Localization at a prime ideal in $\mathbb{Z}/6\mathbb{Z}$
The localization of a ring $R$ at a prime $P$ is the local ring $R_P$, having maximal ideal $PR_P$. In this case, $R=\mathbb{Z}/6\mathbb{Z}$ and $P=2\mathbb{Z}/6\mathbb{Z}$, so that the maximal ideal $$PR_P=\{\textstyle\frac{r}{s}\mid r\in P, s\notin P\}=\{\frac{0}{1},\frac{2}{1},\frac{4}{1},\frac{0}{3},\frac{2}{3},\frac{4}{3},\frac{0}{5},\frac{2}{5},\frac{4}{5}\}$$ However, note that $\frac{r_1}{s_1}=\frac{r_2}{s_2}$ iff there is a $u\notin P$ such that $u(r_1s_2-r_2s_1)=0$. Thus, for example $\frac{2}{1}=\frac{0}{1}$ because $3(2\cdot1-0\cdot 1)=0$. In fact every element of $PR_P$ is 0, by a similar computation. Thus $PR_P=0$, and a local ring whose maximal ideal is the 0 ideal is a field (and hence in particular an integral domain). Thus $R_P$ is an integral domain.

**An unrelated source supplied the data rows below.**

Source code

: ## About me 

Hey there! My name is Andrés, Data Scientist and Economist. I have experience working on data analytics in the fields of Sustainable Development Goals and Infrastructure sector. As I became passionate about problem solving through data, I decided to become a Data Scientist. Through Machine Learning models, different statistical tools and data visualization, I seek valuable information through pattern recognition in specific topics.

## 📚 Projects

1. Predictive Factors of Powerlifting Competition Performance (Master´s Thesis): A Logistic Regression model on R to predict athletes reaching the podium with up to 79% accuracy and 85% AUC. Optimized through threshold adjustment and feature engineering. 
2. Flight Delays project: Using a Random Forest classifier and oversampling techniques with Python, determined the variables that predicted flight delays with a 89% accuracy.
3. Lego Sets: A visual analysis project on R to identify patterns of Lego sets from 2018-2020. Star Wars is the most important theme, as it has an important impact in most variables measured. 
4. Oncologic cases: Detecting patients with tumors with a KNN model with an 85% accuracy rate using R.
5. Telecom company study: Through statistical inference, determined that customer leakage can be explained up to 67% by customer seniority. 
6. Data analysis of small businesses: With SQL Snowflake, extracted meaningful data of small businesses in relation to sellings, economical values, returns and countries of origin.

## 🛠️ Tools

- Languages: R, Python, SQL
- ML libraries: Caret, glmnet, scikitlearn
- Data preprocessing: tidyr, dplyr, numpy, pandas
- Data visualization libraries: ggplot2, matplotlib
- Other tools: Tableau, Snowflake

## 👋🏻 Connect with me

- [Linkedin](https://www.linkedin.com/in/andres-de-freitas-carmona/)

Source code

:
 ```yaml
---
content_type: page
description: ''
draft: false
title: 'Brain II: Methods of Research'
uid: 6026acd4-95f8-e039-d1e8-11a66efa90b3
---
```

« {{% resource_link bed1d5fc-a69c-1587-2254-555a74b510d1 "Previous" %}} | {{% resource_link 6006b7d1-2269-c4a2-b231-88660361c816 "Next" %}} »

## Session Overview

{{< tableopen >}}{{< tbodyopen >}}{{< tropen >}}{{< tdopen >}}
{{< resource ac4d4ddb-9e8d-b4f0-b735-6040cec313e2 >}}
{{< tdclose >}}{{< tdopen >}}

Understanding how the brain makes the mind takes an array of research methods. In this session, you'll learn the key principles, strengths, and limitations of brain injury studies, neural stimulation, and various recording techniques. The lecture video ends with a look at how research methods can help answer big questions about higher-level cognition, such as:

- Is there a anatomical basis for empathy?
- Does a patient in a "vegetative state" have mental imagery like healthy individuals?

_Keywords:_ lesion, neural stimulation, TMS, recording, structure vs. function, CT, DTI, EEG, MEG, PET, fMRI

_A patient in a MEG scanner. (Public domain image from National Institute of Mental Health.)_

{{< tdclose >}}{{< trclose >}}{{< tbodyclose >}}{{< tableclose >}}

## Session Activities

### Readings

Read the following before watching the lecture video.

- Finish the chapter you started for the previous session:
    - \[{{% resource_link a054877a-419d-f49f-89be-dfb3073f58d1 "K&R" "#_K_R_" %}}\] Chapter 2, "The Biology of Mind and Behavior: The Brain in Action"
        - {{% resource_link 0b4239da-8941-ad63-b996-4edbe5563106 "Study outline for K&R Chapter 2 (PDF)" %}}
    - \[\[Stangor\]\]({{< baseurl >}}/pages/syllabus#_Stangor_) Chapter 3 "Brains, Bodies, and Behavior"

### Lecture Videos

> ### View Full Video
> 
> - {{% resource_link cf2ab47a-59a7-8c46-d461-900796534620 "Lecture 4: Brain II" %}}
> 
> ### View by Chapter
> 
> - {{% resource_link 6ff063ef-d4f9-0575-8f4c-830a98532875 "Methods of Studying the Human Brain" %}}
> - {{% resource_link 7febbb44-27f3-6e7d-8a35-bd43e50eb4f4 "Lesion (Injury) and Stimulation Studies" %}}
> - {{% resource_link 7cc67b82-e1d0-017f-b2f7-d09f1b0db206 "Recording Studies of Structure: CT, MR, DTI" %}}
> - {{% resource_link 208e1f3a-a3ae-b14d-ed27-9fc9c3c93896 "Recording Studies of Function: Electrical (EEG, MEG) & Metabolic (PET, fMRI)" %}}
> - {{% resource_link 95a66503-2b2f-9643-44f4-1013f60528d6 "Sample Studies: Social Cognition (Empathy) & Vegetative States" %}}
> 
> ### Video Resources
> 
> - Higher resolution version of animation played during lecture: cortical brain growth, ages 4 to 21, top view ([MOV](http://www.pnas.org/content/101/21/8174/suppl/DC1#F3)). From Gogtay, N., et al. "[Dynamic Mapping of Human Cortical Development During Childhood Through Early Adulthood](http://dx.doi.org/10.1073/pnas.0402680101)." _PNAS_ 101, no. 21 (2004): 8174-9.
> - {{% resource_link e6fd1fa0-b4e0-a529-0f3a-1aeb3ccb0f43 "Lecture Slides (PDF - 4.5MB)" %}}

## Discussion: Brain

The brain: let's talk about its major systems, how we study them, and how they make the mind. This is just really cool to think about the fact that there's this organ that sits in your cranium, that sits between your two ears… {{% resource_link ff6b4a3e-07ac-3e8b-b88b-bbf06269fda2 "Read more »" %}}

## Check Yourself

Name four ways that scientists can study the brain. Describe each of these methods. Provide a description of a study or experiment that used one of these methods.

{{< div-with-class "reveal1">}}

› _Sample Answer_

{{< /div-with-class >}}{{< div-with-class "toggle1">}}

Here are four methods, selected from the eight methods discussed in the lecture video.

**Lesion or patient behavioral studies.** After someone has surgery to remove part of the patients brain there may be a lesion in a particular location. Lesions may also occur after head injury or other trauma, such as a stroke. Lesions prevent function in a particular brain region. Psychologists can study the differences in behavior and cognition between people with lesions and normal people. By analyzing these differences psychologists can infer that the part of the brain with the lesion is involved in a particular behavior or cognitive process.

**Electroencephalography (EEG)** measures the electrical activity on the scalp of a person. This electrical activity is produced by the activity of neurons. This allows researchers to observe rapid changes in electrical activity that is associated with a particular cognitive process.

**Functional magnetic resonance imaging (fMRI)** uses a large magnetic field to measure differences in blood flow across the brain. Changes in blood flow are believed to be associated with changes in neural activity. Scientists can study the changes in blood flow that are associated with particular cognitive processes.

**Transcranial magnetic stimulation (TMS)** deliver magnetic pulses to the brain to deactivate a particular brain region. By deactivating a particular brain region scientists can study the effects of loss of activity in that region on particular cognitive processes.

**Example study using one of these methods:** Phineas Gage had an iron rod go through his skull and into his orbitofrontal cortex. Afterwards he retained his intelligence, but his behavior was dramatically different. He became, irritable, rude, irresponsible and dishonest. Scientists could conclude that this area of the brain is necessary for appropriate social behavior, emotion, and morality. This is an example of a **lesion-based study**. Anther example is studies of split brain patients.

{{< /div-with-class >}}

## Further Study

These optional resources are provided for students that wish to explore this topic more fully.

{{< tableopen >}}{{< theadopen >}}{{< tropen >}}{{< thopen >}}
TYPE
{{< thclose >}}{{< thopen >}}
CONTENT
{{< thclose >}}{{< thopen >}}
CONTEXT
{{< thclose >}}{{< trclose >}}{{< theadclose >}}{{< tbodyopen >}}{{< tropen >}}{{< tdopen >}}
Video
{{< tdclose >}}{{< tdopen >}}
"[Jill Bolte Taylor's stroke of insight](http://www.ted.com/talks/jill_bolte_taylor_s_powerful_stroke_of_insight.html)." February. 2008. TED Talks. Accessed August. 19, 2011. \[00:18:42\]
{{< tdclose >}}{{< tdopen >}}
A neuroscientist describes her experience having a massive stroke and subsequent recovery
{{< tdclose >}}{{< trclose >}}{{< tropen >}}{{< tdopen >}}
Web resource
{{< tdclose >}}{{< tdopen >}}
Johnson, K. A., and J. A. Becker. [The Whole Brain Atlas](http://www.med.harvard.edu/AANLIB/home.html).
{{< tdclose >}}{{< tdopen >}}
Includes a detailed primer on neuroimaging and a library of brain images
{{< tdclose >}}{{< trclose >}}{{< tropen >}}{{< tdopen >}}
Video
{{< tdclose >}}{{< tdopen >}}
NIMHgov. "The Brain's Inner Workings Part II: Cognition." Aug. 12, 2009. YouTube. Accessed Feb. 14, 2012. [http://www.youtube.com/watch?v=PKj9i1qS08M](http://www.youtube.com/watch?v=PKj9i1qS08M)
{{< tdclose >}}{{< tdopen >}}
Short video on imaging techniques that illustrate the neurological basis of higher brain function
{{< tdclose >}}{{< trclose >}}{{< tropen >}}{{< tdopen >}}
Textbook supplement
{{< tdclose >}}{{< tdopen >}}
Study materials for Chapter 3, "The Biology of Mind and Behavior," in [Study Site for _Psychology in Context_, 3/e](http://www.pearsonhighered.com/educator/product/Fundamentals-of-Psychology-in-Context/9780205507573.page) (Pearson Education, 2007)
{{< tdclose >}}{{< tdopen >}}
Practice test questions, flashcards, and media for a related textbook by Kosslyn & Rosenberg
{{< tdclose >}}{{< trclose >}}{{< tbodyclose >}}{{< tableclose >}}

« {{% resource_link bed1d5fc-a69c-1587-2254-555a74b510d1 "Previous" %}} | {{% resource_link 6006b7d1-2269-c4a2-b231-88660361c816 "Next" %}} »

EDIT: We really also have to check that $R_P$ is not in fact the zero ring (which is not an integral domain or field). We can do this directly, by checking that $\frac{1}{1}\neq\frac{0}{1}$ (because there is no $s\notin P$ such that $s(1\cdot1-0\cdot 1)=s=0$), or we can do it as follows: The canonical map $f:R\rightarrow R_P$ defined by $f(r)=\frac{r}{1}$ can easily be seen to have kernel $\ker(f)=\{r\in R\mid \exists s\notin P: sr=0\}$. For $R=\mathbb{Z}/6\mathbb{Z}$ and $P=2\mathbb{Z}/6\mathbb{Z}$, note that $\ker(f)=P$, so that by the first isomorphism theorem $R/P$ injects into $R_P$, so that $R_P$ is not the zero ring.
One simple way to compute this is to exploit the universal property of localization. By definition $\rm\ L\ =\ \mathbb Z/6_{\:(2)}\ =\ S^{-1}\ \mathbb Z/6\ $ where $\rm\ S\ =\ \mathbb Z/6 \ \backslash\ 2\ \mathbb Z/6\ =\ \{\bar 1, \bar 3, \bar 5\}\:.\: $ Hence, since the natural map $\rm\ \mathbb Z/6\ \to\ \mathbb Z/2\ $ maps $\rm\:S\:$ to units, by universality it must factor through $\rm\:L\:,\ $ i.e. $\rm\ \mathbb Z/6\ \to\ L\ \to\ \mathbb Z/2\:.\ $ Thus either $\rm\ L = \mathbb Z/6\ $ or $\rm\ L = \mathbb Z/2\:.\: $ But $\rm\ \bar 3\in S,\ \ {\bar3}^{-1}\not\in \mathbb Z/6\:,\ $ so $\rm\:L \ne \mathbb Z/6\:.\ $ Thus we infer $\rm\:L = \mathbb Z/2\:. $
We first recall the following well known result.
Let $R$ be a commutative ring with unity, $I$ an ideal in $R$ and $S$ a multiplicative closed set in $R$. Let $\bar{S}$ denote the image of $S$ in the quotient ring $\bar{R}=R/I$. Then $\bar{S}^{-1}\bar{R} = S^{-1}R/IS^{-1}R$. (Check the book here.)
Now take $R=\mathbb{Z}$, $I=6\mathbb{Z}$ and $S=\mathbb{Z}-2\mathbb{Z}$. Then $\bar{\mathbb{Z}}_{(\bar{2})}= \bar{S}^{-1}\bar{R} = S^{-1}R/IS^{-1}R = \mathbb{Z}_{(2)}/ 6\mathbb{Z}_{(2)} = \mathbb{Z}_{(2)}/ 2\mathbb{Z}_{(2)}$ {since 3 is a unit in $\mathbb{Z}_{(2)}$; $2 \mathbb{Z}_{(2)}$ = $6 \mathbb{Z}_{(2)}$} = $\mathbb{Z}/2\mathbb{Z}$.